Data provided below:

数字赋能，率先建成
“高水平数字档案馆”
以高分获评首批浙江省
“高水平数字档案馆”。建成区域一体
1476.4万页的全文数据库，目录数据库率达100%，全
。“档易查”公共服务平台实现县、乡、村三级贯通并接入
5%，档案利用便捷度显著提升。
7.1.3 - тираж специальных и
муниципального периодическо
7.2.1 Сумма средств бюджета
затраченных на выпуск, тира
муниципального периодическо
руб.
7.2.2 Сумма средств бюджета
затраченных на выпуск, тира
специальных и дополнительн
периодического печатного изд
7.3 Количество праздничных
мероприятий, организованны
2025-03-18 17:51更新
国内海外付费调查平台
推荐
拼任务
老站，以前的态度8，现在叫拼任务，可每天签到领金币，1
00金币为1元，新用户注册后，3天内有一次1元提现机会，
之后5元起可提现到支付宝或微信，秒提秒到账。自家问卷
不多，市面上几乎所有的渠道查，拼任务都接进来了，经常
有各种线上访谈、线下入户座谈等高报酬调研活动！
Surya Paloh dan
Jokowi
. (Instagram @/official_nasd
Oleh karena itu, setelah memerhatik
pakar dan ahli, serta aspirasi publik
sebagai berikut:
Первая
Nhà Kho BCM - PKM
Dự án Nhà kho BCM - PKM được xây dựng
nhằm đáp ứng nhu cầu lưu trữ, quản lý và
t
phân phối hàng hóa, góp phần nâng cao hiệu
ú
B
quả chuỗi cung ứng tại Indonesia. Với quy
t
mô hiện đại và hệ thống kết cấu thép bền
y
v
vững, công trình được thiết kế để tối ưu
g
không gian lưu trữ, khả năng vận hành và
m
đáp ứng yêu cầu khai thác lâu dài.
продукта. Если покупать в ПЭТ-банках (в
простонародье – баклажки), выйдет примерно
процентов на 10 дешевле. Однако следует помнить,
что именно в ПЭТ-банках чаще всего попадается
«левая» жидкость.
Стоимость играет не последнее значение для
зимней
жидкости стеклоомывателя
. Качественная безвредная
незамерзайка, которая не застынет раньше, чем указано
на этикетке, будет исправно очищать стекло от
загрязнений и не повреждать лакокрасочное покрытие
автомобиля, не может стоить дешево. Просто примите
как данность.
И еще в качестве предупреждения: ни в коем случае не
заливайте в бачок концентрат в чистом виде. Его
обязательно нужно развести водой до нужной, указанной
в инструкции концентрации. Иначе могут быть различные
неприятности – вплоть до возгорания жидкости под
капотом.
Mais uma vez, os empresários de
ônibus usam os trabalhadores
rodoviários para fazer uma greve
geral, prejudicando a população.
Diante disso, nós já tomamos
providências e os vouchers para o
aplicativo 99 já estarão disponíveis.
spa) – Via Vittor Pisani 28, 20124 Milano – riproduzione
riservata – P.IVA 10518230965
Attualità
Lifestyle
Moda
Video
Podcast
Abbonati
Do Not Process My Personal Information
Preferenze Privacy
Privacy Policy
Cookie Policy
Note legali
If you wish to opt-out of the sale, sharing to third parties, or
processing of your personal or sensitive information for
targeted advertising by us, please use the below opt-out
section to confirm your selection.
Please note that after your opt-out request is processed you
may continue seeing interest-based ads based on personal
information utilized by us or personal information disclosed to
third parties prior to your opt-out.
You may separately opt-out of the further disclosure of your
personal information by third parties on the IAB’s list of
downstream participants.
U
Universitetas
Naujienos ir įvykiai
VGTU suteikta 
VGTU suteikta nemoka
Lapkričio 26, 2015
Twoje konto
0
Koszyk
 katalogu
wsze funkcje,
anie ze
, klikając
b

End of Data provided.
Data provided below:

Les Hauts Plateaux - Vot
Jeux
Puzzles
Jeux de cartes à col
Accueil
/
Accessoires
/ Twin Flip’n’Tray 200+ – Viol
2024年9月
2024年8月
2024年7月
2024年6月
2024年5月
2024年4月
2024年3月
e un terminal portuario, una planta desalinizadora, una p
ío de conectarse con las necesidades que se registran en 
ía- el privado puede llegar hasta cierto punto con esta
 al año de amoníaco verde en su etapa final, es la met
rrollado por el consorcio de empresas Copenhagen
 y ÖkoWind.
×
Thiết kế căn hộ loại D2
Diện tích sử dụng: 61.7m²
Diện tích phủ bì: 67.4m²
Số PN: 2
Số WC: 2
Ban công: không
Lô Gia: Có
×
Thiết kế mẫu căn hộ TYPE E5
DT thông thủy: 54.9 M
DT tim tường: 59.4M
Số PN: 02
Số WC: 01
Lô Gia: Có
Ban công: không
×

End of Data provided.

Assignment:
Look through the entries and copy every line in which the string "банках" appears.

Task solution:
продукта. Если покупать в ПЭТ-банках (в
что именно в ПЭТ-банках чаще всего попадается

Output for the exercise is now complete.